What I realized is that I want to approach my life the way I approach a hike, or a trip: as a journey, an experience, much more than just a list of goals accomplished. Accomplishing a worthwhile goal is great, it is satisfying, and it is something to be proud of - but in between those moments there is so much good stuff, and so much that is unexpected! And so what I am after is a whole adventure, twists and turns and struggles and setbacks and all, not a tidy list of checked-off boxes.

So, from that perspective, what is the point of a goal?
     To give me a direction, a landmark to head towards.

And how can I be happy if I don't accomplish one of my goals?
    By realizing that the journey is more important than any single goal, and that my aim is fundamentally just to keep moving forward and learning.
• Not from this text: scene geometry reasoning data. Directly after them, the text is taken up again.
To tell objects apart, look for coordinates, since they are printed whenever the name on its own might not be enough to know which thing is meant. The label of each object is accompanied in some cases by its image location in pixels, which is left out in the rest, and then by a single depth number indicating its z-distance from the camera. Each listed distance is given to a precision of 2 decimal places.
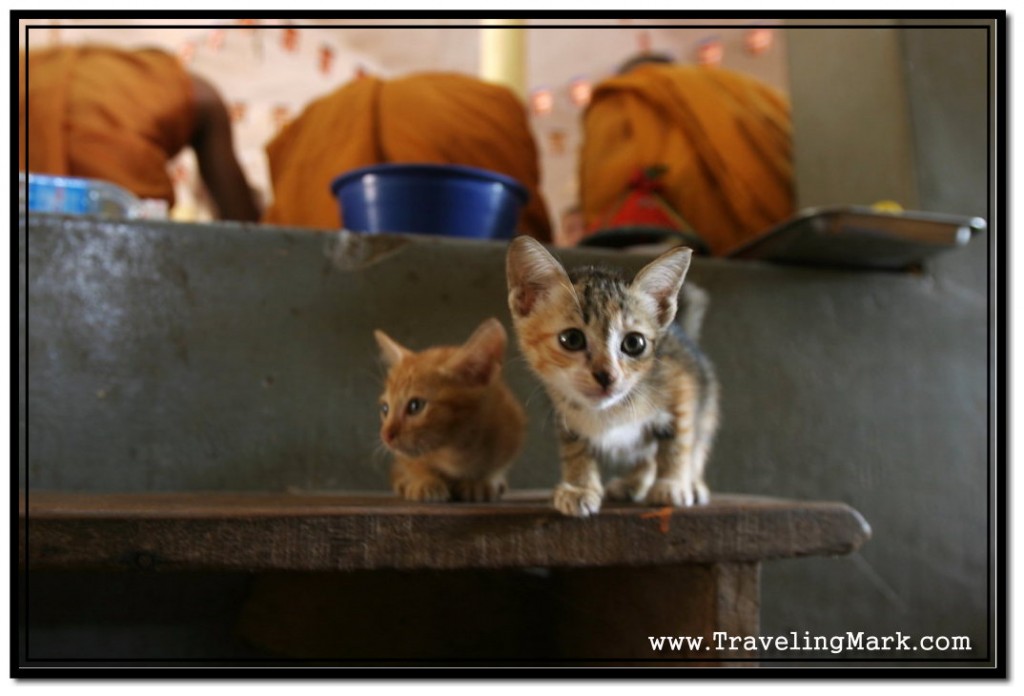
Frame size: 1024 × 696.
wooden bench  0.54
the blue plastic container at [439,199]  0.63
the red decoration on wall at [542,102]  1.31
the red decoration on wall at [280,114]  1.54
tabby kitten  0.46
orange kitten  0.56
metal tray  0.89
In the context of my blog: the truth is, right now, a blog post per week is not a trivial goal. I am still scared of writing, and overwhelmed by it, and I still don't know what environment or routines best help me write. I still don't know where this blog is headed, what it should and shouldn't include, how often I want to post, or if I should have a blog at all! It's no surprise that I faltered. But I'm still here, still brainstorming ideas for posts, still learning, still doing my best to move forward. So I think I'm doing just fine, after all.

Saturday, January 3, 2015

For the first time in my life, new year's goals



For the first time in my life, I'm setting goals for the new year.
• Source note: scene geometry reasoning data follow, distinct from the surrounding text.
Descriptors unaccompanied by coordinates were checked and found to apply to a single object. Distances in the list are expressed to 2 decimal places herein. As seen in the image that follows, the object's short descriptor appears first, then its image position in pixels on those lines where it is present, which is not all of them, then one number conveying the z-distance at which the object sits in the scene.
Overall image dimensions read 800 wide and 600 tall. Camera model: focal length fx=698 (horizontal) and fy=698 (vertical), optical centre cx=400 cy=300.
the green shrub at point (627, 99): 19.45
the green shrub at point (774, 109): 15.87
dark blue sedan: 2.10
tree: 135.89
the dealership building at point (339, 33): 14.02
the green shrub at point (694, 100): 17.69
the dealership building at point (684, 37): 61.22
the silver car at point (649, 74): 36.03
New Year's was always just another holiday for me: an excuse for a party, with a few traditions. Mostly it meant buying a new planner, and having trouble writing the correct year for a while. Sometimes I tried to make resolutions, halfheartedly, because it was something other people did, but I never really took them seriously.

Looking back now, I see that it was because school/work was always my highest priority, and so I always had a goal in my mind already: get good grades; get into a good university; be a good student; get into a good PhD program; get my PhD; get a postdoc position where I can do my own research; be a good scientist. Everything else was extra, low priority. (None of this was quite conscious - if you had asked me, I would have said something vague about wanting to be happy. But when I made decisions, school and work always won out over other things.) At the end of each year, I knew where I was headed next, I had a goal, and I wasn't really looking to change anything in how I lived my life.

This year is different! For the first time, I don't have much of a plan for what's coming next. I have no idea what I'll be doing in a year, or even where I'll live. It's scary and exciting. It's an actual new beginning. And for the first time, it feels right to me to set goals for the year to come.

So here goes.

Broad aims for this year:

1. Healing. I'm going to continue working on accepting myself, being kind to myself, and giving myself space and time to heal from years of telling myself what I should be and what I should be doing. By the end of the year, I would love to feel like I know and am proud of who I am.

2. Doing. I have a lot of dreams and ideas that have been sitting around and waiting because I've been scared of failure or unable to choose where to start. This year I'm going to stop dithering and do as much trying, failing, and learning as I can.

And some specific goals I'll try to follow:

1. Drawing every day. To improve technically, learn to deal with artistic insecurity, and figure out what my deal is with art (do I want to do it to earn money, be great, get recognition? or just for the pure enjoyment of it?).

2. A blog post every week. To improve technically, stop being scared, figure out if I really want to be a writer, and help myself learn and think.

3. One main project each month, and no more. With all those dreams and ideas, I get overwhelmed easily. I need to focus, but I also need to switch from project to project so I don't get bored. This is just another attempt to organize myself in a long line of (mostly failed) attempts, but I am still hopeful that it will work!

A new year, a new me. I'm looking forward to it.